I was quite peeved with the whole St Patrick’s Day palaver this year, possibly even more than usual.
I’m a terrible Irish person, actually. I don’t like traditional music, I buy sweet potatoes more often than regular ones, and I find the colours of the flag garish and tacky. Every other day of the year I’ll loudly proclaim my nationality, but on March 17th in America if everyone’s jumping on that bandwagon I think I’d rather just jump off.
I’ve put a lot of thought into trying to figure out why this is, and how to explain it to Americans who feel I’m dissing their country’s tradition of celebrating the day, as it has been handed down by generations of emigrants a long time before I showed up with my snobby ideas about how it should be done properly.
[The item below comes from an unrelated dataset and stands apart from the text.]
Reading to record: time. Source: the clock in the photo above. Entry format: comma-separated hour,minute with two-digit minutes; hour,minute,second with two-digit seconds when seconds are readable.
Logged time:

The truth is, I don’t like it over there either. I don’t really like to make a big fuss of it. It seems jingoistic, and that’s a word that always went scathingly with “American” in my mind. Little flags and drum majorettes are not something I enjoy no matter what colours they sport, really.
But it is what it is, to coin an Irishism: those who are celebrating their national day, the day of their nation, are sometimes a bit put out when those who are celebrating the day of their heritage start to make it their own.
Irish people are pretty sure that, whatever the concrete shortcomings of our country – and there are many, and we will recount them at length for you – Ireland is in fact the best place in the world to be from, and it’s better to be from it, you yourself right now, than to have forebears who were from it.
As a small country with a big history of emigration, we have family all over the globe, and a reputation, deserved or not, for being friendly and welcoming. Everyone loves Irish people. We lap it up, the worldwide loving of us.
Saints and scholars, pints and poets, the green and the gold and the rain and the mists.
Americans (the nice ones, like all my friends) try very hard not to feel superior to anyone else, because they come from a huge and powerful country and wouldn’t want to look pushy. Germans have the terrible history of World War Two drilled into them lest they ever again decide to put themselves above any other nation. But Ireland, presumably like any other small, formerly colonial, country, has no such qualms. We’re jumping up and down at the back of the classroom with our hand up trying to get your attention, and when we do, we feel very entitled to hang on to it by making all sorts of eejits of ourselves so you don’t forget us.
We’re not a threat to anyone, that’s for sure, so all we can do is delight you with our entertaining ways, whether that’s in music or words or acting or donating to charity or being hilarious or drunk or a hilarious drunk or going out of our way to do a favour for a total stranger.
Anyway, I booked a ticket the other day so in a few weeks I’ll be over to inject myself with a quick shot of sea air and rain, Ireland style. Maybe it’ll make me less ranty.